Patroclus stared at the wiggling green morsels on his plate. Time was moving strangely, and his head hurt, and Achilles didn’t look right. Achilles was calm and sure and animated and optimistic – but the man before him looked agitated and lost and drained and helpless. “’s alright.”

“I don’t ever want you to do that again,” Achilles said.

“Probably a stupid way of doing it. Should’ve done it as a blood transfusion properly, or maybe had you drink it.” Patroclus made a face at the thought, before spooning a cube of jelly into his mouth, relishing the slimy, lime sweetness of it. “But I didn’t think we had time.”

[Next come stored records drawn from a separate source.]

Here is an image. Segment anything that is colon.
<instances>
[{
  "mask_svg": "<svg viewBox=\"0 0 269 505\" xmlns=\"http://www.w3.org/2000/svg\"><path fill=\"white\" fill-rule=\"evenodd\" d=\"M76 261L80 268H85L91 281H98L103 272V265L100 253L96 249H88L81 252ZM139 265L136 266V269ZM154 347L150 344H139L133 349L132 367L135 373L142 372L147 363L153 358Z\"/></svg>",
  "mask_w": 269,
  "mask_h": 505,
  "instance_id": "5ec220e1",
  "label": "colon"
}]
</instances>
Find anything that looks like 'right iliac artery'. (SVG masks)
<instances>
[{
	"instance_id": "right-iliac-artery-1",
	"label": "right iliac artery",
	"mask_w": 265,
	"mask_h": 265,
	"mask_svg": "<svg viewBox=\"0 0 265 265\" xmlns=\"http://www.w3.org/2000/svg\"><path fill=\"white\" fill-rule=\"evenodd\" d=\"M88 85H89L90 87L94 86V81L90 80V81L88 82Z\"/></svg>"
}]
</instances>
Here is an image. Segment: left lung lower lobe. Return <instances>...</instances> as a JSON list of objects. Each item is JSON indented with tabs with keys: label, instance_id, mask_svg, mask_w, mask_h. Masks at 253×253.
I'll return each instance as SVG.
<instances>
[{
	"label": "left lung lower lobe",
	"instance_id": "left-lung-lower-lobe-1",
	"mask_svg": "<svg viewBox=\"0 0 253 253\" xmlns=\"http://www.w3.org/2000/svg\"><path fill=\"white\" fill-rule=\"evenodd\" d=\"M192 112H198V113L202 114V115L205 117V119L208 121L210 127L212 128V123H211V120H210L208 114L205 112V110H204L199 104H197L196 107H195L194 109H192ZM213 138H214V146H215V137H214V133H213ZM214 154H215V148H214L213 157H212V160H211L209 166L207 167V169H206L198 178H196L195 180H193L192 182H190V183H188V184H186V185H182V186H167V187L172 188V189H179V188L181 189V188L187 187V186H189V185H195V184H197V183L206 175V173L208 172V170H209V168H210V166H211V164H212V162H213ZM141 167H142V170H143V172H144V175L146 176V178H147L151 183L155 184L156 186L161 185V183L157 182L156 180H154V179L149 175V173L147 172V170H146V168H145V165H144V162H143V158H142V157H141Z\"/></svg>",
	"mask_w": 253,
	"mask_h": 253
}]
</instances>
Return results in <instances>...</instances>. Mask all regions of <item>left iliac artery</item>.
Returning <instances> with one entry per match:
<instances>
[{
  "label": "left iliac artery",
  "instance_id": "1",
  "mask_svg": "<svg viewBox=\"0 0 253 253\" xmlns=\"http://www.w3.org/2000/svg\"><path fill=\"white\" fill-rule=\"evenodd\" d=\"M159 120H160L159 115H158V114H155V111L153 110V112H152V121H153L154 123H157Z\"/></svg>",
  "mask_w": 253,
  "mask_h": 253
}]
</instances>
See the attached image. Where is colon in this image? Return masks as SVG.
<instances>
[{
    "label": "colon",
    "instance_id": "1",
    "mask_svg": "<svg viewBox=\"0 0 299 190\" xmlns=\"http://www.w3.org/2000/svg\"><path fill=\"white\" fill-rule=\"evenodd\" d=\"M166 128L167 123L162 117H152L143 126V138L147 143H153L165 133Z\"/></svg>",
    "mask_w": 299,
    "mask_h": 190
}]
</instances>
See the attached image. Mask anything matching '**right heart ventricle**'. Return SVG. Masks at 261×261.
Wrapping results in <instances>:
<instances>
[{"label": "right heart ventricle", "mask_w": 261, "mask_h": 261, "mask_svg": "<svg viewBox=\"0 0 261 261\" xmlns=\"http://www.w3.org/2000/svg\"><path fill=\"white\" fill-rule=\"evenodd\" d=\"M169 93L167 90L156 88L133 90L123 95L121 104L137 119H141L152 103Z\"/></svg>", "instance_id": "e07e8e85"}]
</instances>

“You almost died. It was dangerous.”

“I’d come to terms with it.”

“I was still conscious,” Achilles snapped. “When you did it. Had you leaning over me – my Patroclus, my Lois Lane – and I think you’ll hold me. I think you’ll comfort me. And then you get this crazy look in your eye and you carve into yourself, and I can’t do anything.” Achilles’s fingers clenched and unclenched, as if they ached to hit something. “And my fucking medical team is there, and you convince them you’re not insane, that you’re helping, that the river of blood you’re smearing over me is gonna save me –”

“It did –”

“And they let you!” Achilles burst. He closed his eyes and took a few breaths, his body trembling with anger. Achilles fought and killed men every other day, but it was oddly disorienting seeing him angry. “You’re fucked up and crazy and you cut yourself because _maybe_ it would save me. They should have fucking restrained you, had you committed.”

“You’re being an asshole,” Patroclus muttered.

Achilles shook out his hands, tried to relieve the tension. Without realizing he was doing it, he began to pace. He reminded Patroclus of lions at the zoo – the set of his shoulders, the threat of a predator revealing itself in his strange, jaunty movements. “It was you or me. The second they saw it might be working, my team decided it was you or me, and they chose me. Without hesitation. Don’t pretend they didn’t.”

“I was saving both of us –”

“They weren’t thinking that. _You_ weren’t thinking that. And I was just lying there with no say. Watching you die. Watching them let you die. I felt you go limp against me. Heard how weak your heartbeat got.” Achilles paced the limit of his IV. Feeling the sharp tug of the needle, he tore it out. “You comforted me,” he whispered, his eyes red. “You told me I was gonna be okay – as if that wasn’t my worst fucking nightmare. Before they doped me up, my worst fear was _surviving_.” He shuddered. “I still feel like I’m covered in your blood – still smell it and taste it. Fuck, Patroclus.”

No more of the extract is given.